By Benjamin Herst
China’s urbanization currently represents “a once in the history of mankind movement,” argues top urban planner Peter Calthorpe to a group of 22 Chinese mayors and urban planning officials in San Francisco. The mayors know that better than most—they are from Zhejiang province, part of China’s intensely-urbanized Yangtze River Delta. As part of the Paulson Institute’s Mayors Training Initiative, the mayors are in the United States for three weeks of intensive training in sustainable urbanization practices.
Calthorpe, who has designed master plans for Portland and other cities worldwide, goes on to describe some of the urban issues he’s encountered in his travels throughout China. Wide boulevards clogged with traffic, super-blocks that discourage pedestrian use, high-rise apartment complexes that deter community-building and uninteresting or inaccessible public spaces—these are just some of the troubles plaguing China’s modern urbanization.
The solution? “Transit-oriented development.” (TOD, for short). A term Calthorpe coined, TOD has come to represent the urban design philosophy of the world’s most advanced urban centers. Rather than embracing the car, TOD encourages development that concentrates residential and commercial space around public transport and provides safe and efficient opportunities for pedestrian and cyclists. “Bikes are the most efficient mode of human transport ever devised,” Calthorpe says. These days, the world’s most advanced economies are transferring away from the car, and increasingly designing urban environments that encourage bikers and pedestrians, according to Calthorpe. Traditionally, the bicycle has figured prominently in Chinese urban transportation, too. But times are changing.

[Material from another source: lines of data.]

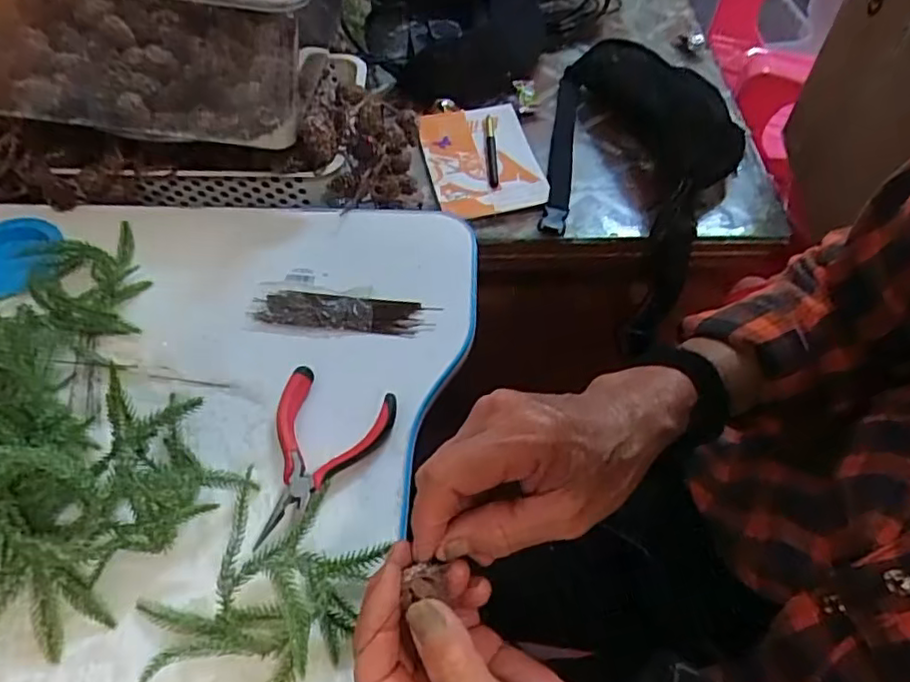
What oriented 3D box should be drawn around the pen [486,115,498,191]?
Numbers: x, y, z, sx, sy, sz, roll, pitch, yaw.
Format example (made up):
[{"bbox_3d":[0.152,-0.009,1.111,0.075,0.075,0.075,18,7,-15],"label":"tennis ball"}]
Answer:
[{"bbox_3d":[0.045,-0.229,0.768,0.013,0.015,0.119,1,53,1],"label":"pen"}]

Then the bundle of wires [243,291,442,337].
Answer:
[{"bbox_3d":[-0.090,-0.023,0.502,0.143,0.010,0.032,3,54,3],"label":"bundle of wires"}]

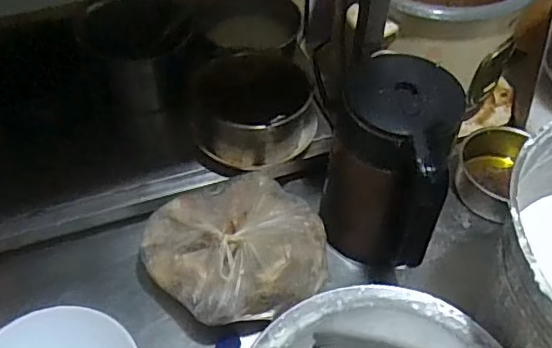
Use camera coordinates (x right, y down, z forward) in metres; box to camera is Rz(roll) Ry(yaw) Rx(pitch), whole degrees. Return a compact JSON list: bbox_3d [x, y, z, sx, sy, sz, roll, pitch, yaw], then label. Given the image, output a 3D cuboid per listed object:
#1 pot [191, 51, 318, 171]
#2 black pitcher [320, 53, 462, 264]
[{"bbox_3d":[-0.028,-0.088,0.798,0.167,0.085,0.148,-14,53,-12],"label":"pot"},{"bbox_3d":[0.129,0.007,0.693,0.130,0.230,0.162,15,52,11],"label":"black pitcher"}]

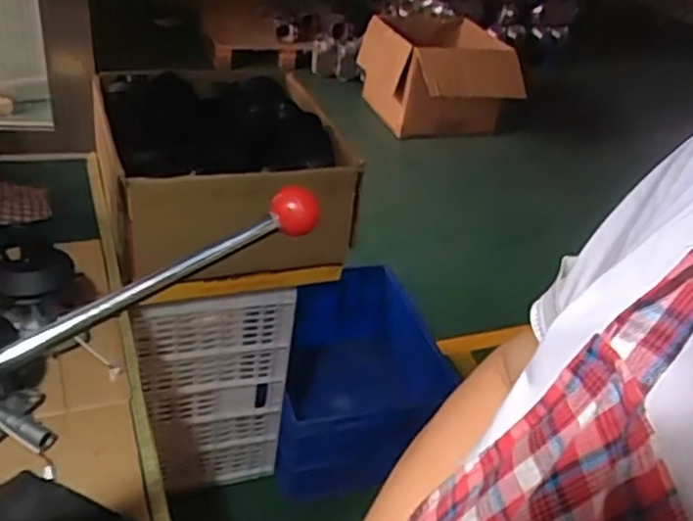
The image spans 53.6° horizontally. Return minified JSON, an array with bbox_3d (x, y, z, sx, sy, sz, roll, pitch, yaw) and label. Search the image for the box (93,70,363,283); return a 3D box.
[{"bbox_3d":[-0.227,-0.176,1.306,0.439,0.207,0.477,-7,37,-21],"label":"box"}]

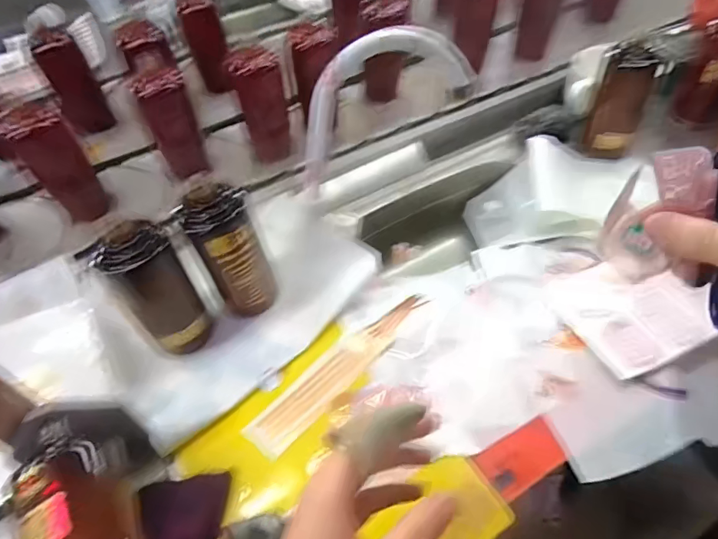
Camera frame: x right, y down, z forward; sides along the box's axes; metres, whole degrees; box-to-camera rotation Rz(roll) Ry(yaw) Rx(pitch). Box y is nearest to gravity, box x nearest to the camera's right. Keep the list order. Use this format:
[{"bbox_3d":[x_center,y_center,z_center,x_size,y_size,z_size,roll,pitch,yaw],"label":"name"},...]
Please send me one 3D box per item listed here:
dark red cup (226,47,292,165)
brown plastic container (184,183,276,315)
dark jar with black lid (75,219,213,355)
[{"bbox_3d":[-0.155,-0.270,0.739,0.073,0.172,0.064,-19,53,-12],"label":"dark red cup"},{"bbox_3d":[-0.151,-0.025,0.529,0.080,0.168,0.075,-21,53,-14],"label":"brown plastic container"},{"bbox_3d":[-0.229,0.016,0.504,0.079,0.160,0.074,-1,51,2],"label":"dark jar with black lid"}]

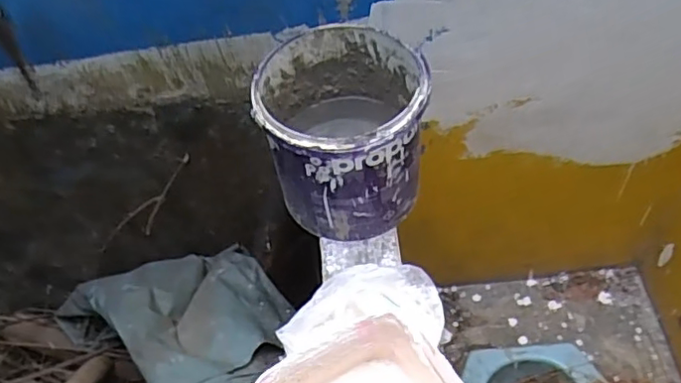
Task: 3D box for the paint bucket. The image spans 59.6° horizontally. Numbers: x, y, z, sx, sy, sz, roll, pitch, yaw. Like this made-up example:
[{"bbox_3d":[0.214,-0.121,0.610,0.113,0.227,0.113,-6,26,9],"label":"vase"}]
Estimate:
[{"bbox_3d":[0.005,-0.064,0.692,0.175,0.173,0.188,-2,53,3],"label":"paint bucket"}]

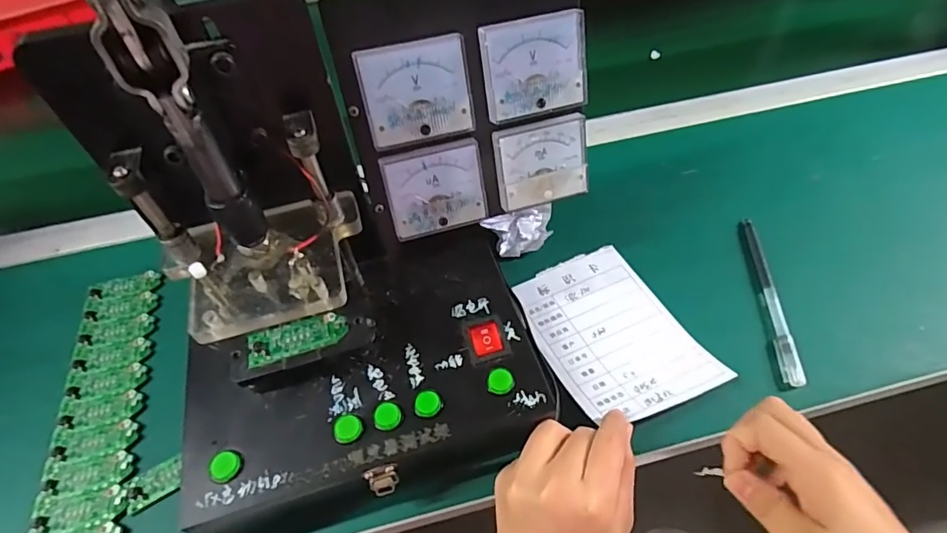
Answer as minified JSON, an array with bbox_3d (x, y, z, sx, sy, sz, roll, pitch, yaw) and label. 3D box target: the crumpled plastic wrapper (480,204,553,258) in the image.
[{"bbox_3d":[0.046,-0.031,0.449,0.068,0.023,0.043,-25,55,-15],"label":"crumpled plastic wrapper"}]

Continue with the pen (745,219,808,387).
[{"bbox_3d":[0.233,0.022,0.405,0.013,0.012,0.154,2,53,5],"label":"pen"}]

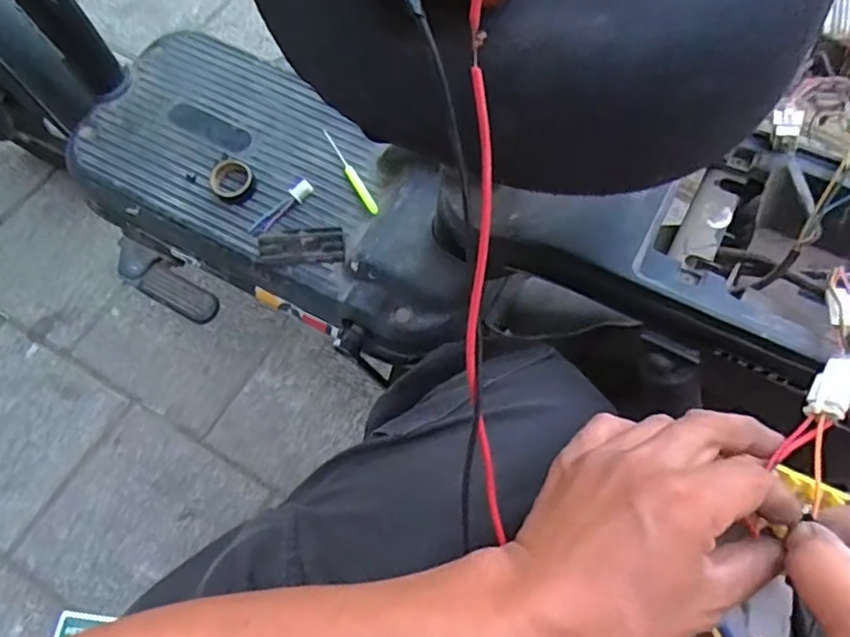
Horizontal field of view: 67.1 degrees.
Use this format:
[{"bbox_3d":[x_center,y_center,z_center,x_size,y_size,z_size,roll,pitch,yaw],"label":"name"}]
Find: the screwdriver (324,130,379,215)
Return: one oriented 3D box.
[{"bbox_3d":[-0.080,-0.155,0.667,0.011,0.006,0.122,-27,69,-13],"label":"screwdriver"}]

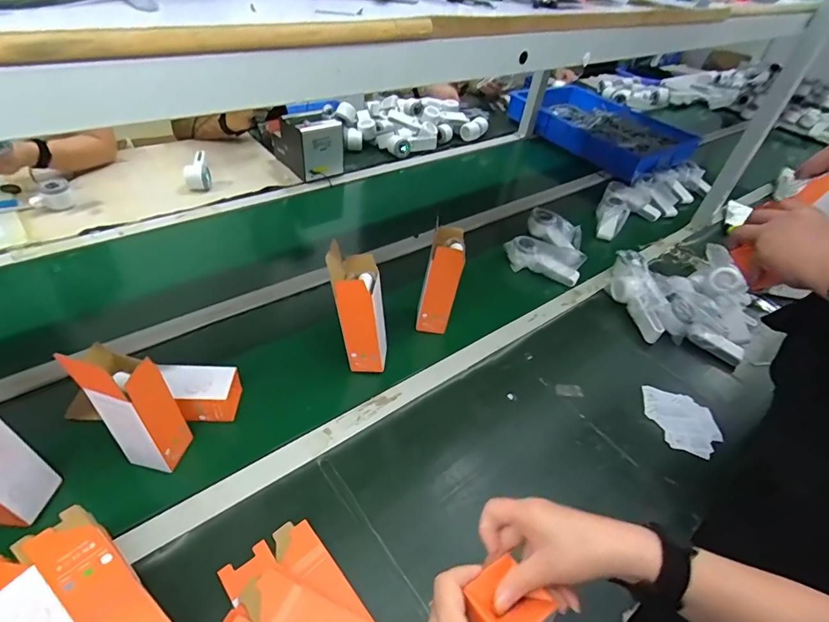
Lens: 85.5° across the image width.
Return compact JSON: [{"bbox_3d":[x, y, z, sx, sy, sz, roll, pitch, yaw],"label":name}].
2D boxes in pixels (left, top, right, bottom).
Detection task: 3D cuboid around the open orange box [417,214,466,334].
[{"bbox_3d":[0.048,-0.054,0.822,0.066,0.191,0.071,7,42,1],"label":"open orange box"}]

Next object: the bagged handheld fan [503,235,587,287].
[{"bbox_3d":[0.304,-0.121,1.064,0.178,0.079,0.067,18,43,9],"label":"bagged handheld fan"}]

“Every city wants its own Chang’an Avenue,” says Calthorpe, referring to the 10-lane boulevard that bisects central Beijing. As more people enter the middle class and seek to obtain the status symbol of a car, Calthorpe explains, roads get quickly overwhelmed. “When Chinese cities become too crowded, they just build another ring road. Automobile lanes attract more traffic—they will always fill up. Beijing is already on its seventh ring road.”
Can TOD work in China, where the number of motor-vehicles has outpaced road capacity by a factor of nearly six since 1987? Calthorpe thinks so, and his firm is working on two projects that will put that theory to the test.
The first, a master plan for the suburb of Chenggong outside of Kunming, represents the chief expansion zone for a city of over six million people. To prepare for significant growth in the coming years, Chenggong scrapped plans to build superblocks and is experimenting with Calthorpe’s vision of “urban networks.” Calthorpe’s plan for Chenggong includes dense city-blocks featuring mixed-use development, paired one-way street couplets to manage traffic, and a number of auto-free streets, including a central “green spine” that incorporates public park space into a car-free transportation artery.
The second test of Calthorpe’s design ingenuity will come in Yuelai Ecological City, a new development in northern Chongqing, situated within hills and valleys along the Jialing River. The previous designers had planned to level the hills and build a pedestrian-unfriendly development from scratch. But after taking inspiration from San Gimignano, a medieval hill town in central Italy, Calthorpe envisioned a development that overlooked the river and integrated the city into the existing topography. By working with the site’s natural features, Calthorpe sought to maintain the character and identity of the location. In places where steep slopes made walking difficult, plans even called for hillside escalators to facilitate pedestrian mobility.
The conventional wisdom in China these days seems to be that building bigger is the best way to accommodate China’s urban millions. But Calthorpe remains convinced that Chinese cities should still think small, focusing more on transit-oriented development and less on new ring roads. When streets and blocks are built at human-scale, rather than to accommodate cars, Chinese cities more effectively preserve historical urban elements like topography and community.
To prove his point, Calthorpe takes the Chinese delegation on a walking tour of downtown San Francisco, pointing out one-way streets that allow both traffic to flow efficiently and pedestrians to cross safely. As he concludes his tour, Calthorpe issues a challenge to the mayors: “Build no street more than 40 meters wide. It can be done.” With that in mind, perhaps Chinese cities should embrace their past to design for the future.